= BRIEF =
Restate all of the entries exactly, dropping any pictures they hold.
● ● ● ● ●
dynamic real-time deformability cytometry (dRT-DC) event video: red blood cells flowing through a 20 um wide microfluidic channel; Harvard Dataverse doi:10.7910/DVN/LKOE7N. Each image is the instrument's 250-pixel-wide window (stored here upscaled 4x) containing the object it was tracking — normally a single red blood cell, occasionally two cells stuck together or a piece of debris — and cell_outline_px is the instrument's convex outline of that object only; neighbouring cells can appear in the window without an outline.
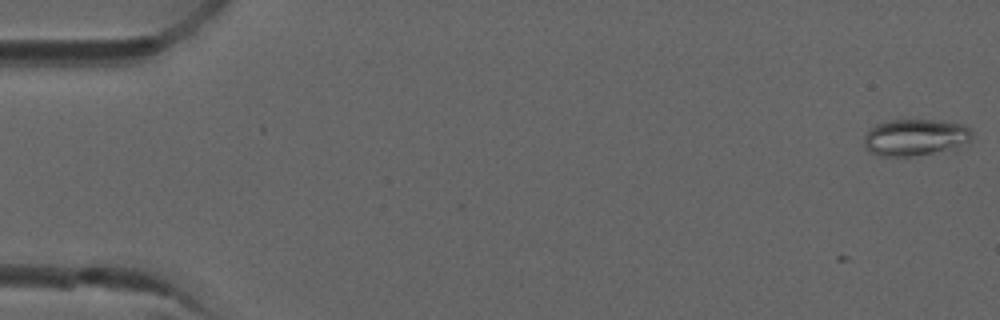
{"species": "common noctule bat (a hibernating species)", "species_latin": "Nyctalus noctula", "temperature_condition": "room temperature", "stored_images_in_passage": 9, "camera_frame_rate_fps": 3000, "um_per_image_px": 0.085, "animal": {"sex": "male", "forearm_length_mm": 52.5}, "frame": {"image": 1, "passage_image": 1, "time_ms": 0.0, "image_size_px": [1000, 320], "cell_outline_px": [[972, 140], [956, 152], [912, 156], [876, 156], [868, 152], [864, 148], [864, 136], [868, 128], [876, 124], [888, 120], [940, 120], [964, 124], [972, 132]], "centroid_in_image_um": [77.85, 11.71], "position_along_channel_um": 7.1, "area_um2": 24.33}}
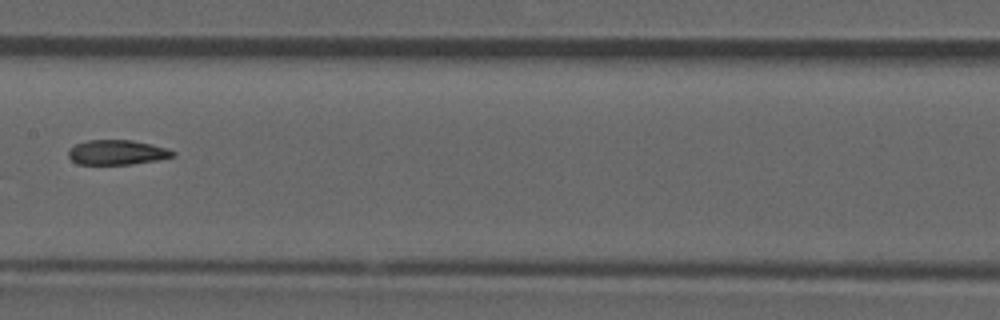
{"frame": {"image": 2, "passage_image": 8, "time_ms": 2.333, "image_size_px": [1000, 320], "cell_outline_px": [[176, 156], [156, 160], [132, 164], [76, 164], [68, 156], [68, 148], [76, 144], [88, 140], [132, 140], [152, 144], [168, 148], [176, 152]], "centroid_in_image_um": [9.95, 12.95], "position_along_channel_um": 197.4, "area_um2": 15.2}}
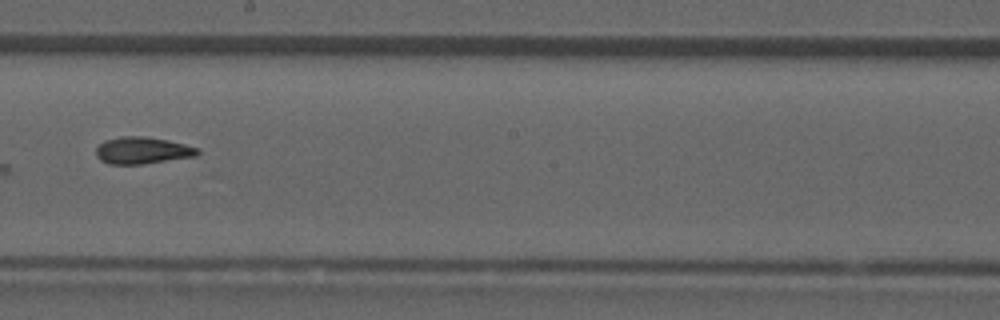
{"frame": {"image": 3, "passage_image": 9, "time_ms": 2.667, "image_size_px": [1000, 320], "cell_outline_px": [[200, 152], [196, 156], [140, 164], [108, 164], [100, 160], [96, 156], [96, 148], [104, 140], [120, 136], [144, 136], [168, 140], [200, 148]], "centroid_in_image_um": [12.09, 12.78], "position_along_channel_um": 236.1, "area_um2": 15.95}}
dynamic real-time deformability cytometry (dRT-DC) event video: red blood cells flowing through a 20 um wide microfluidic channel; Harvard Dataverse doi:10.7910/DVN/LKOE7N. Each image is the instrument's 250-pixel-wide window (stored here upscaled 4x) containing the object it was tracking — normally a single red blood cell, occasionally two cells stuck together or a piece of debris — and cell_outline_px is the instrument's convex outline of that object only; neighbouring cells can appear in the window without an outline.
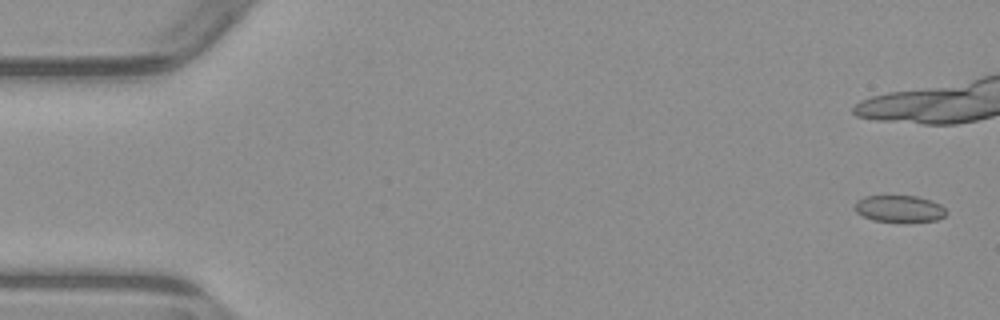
{"species": "common noctule bat (a hibernating species)", "species_latin": "Nyctalus noctula", "temperature_condition": "warm", "stored_images_in_passage": 7, "camera_frame_rate_fps": 3000, "um_per_image_px": 0.085, "animal": {"sex": "male", "body_mass_g": 23.1, "forearm_length_mm": 52.7}, "frame": {"image": 1, "passage_image": 1, "time_ms": 0.0, "image_size_px": [1000, 320], "cell_outline_px": [[948, 212], [944, 216], [936, 220], [904, 224], [872, 220], [856, 212], [852, 208], [856, 200], [864, 196], [916, 196], [932, 200], [940, 204]], "centroid_in_image_um": [76.43, 17.77], "position_along_channel_um": 8.6, "area_um2": 14.91}}
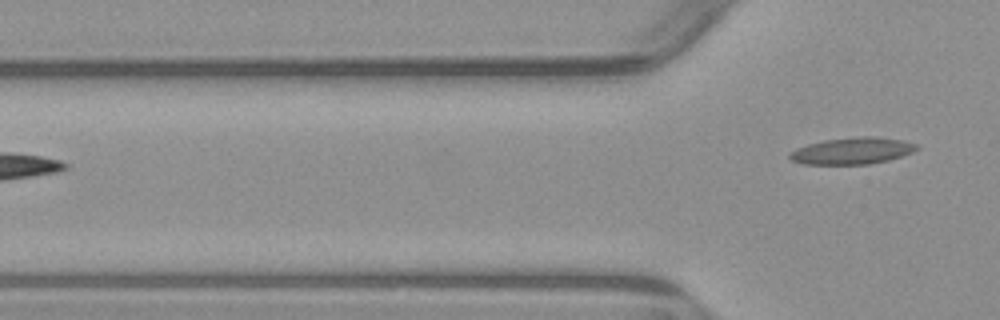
{"frame": {"image": 2, "passage_image": 7, "time_ms": 9.333, "image_size_px": [1000, 320], "cell_outline_px": [[920, 148], [912, 152], [888, 160], [868, 164], [804, 164], [792, 160], [788, 156], [788, 152], [796, 148], [808, 144], [824, 140], [856, 136], [876, 136], [904, 140], [916, 144]], "centroid_in_image_um": [72.43, 12.81], "position_along_channel_um": 53.4, "area_um2": 19.83}}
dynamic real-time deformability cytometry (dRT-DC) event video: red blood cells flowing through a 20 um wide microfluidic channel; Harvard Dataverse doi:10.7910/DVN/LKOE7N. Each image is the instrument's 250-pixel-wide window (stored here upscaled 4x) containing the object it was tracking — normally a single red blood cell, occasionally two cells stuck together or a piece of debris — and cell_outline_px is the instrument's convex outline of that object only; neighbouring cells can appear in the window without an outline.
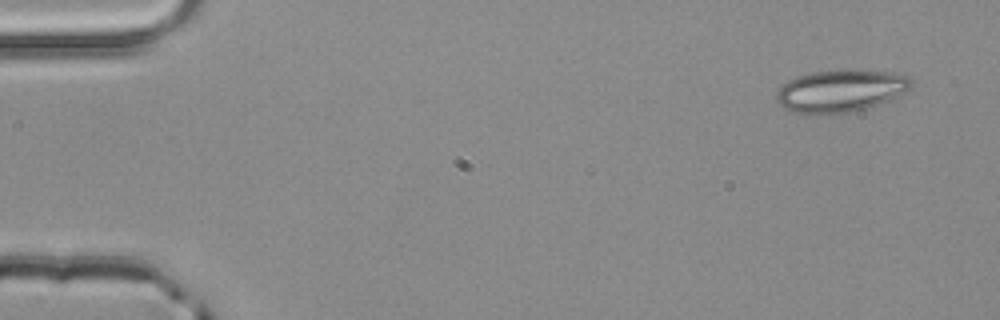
● ● ● ● ●
= EXERCISE SOLUTION =
dynamic real-time deformability cytometry (dRT-DC) event video: red blood cells flowing through a 20 um wide microfluidic channel; Harvard Dataverse doi:10.7910/DVN/LKOE7N. Each image is the instrument's 250-pixel-wide window (stored here upscaled 4x) containing the object it was tracking — normally a single red blood cell, occasionally two cells stuck together or a piece of debris — and cell_outline_px is the instrument's convex outline of that object only; neighbouring cells can appear in the window without an outline.
{"species": "common noctule bat (a hibernating species)", "species_latin": "Nyctalus noctula", "temperature_condition": "room temperature", "stored_images_in_passage": 9, "camera_frame_rate_fps": 3000, "um_per_image_px": 0.085, "animal": {"sex": "male", "forearm_length_mm": 52.5}, "frame": {"image": 1, "passage_image": 1, "time_ms": 0.0, "image_size_px": [1000, 320], "cell_outline_px": [[972, 140], [956, 152], [912, 156], [876, 156], [868, 152], [864, 148], [864, 136], [868, 128], [876, 124], [888, 120], [940, 120], [964, 124], [972, 132]], "centroid_in_image_um": [77.85, 11.71], "position_along_channel_um": 7.1, "area_um2": 24.33}}
{"frame": {"image": 2, "passage_image": 8, "time_ms": 2.333, "image_size_px": [1000, 320], "cell_outline_px": [[176, 156], [156, 160], [132, 164], [76, 164], [68, 156], [68, 148], [76, 144], [88, 140], [132, 140], [152, 144], [168, 148], [176, 152]], "centroid_in_image_um": [9.95, 12.95], "position_along_channel_um": 197.4, "area_um2": 15.2}}
{"frame": {"image": 3, "passage_image": 9, "time_ms": 2.667, "image_size_px": [1000, 320], "cell_outline_px": [[200, 152], [196, 156], [140, 164], [108, 164], [100, 160], [96, 156], [96, 148], [104, 140], [120, 136], [144, 136], [168, 140], [200, 148]], "centroid_in_image_um": [12.09, 12.78], "position_along_channel_um": 236.1, "area_um2": 15.95}}
dynamic real-time deformability cytometry (dRT-DC) event video: red blood cells flowing through a 20 um wide microfluidic channel; Harvard Dataverse doi:10.7910/DVN/LKOE7N. Each image is the instrument's 250-pixel-wide window (stored here upscaled 4x) containing the object it was tracking — normally a single red blood cell, occasionally two cells stuck together or a piece of debris — and cell_outline_px is the instrument's convex outline of that object only; neighbouring cells can appear in the window without an outline.
{"species": "common noctule bat (a hibernating species)", "species_latin": "Nyctalus noctula", "temperature_condition": "warm", "stored_images_in_passage": 7, "camera_frame_rate_fps": 3000, "um_per_image_px": 0.085, "animal": {"sex": "male", "body_mass_g": 23.1, "forearm_length_mm": 52.7}, "frame": {"image": 1, "passage_image": 1, "time_ms": 0.0, "image_size_px": [1000, 320], "cell_outline_px": [[948, 212], [944, 216], [936, 220], [904, 224], [872, 220], [856, 212], [852, 208], [856, 200], [864, 196], [916, 196], [932, 200], [940, 204]], "centroid_in_image_um": [76.43, 17.77], "position_along_channel_um": 8.6, "area_um2": 14.91}}
{"frame": {"image": 2, "passage_image": 7, "time_ms": 9.333, "image_size_px": [1000, 320], "cell_outline_px": [[920, 148], [912, 152], [888, 160], [868, 164], [804, 164], [792, 160], [788, 156], [788, 152], [796, 148], [808, 144], [824, 140], [856, 136], [876, 136], [904, 140], [916, 144]], "centroid_in_image_um": [72.43, 12.81], "position_along_channel_um": 53.4, "area_um2": 19.83}}
dynamic real-time deformability cytometry (dRT-DC) event video: red blood cells flowing through a 20 um wide microfluidic channel; Harvard Dataverse doi:10.7910/DVN/LKOE7N. Each image is the instrument's 250-pixel-wide window (stored here upscaled 4x) containing the object it was tracking — normally a single red blood cell, occasionally two cells stuck together or a piece of debris — and cell_outline_px is the instrument's convex outline of that object only; neighbouring cells can appear in the window without an outline.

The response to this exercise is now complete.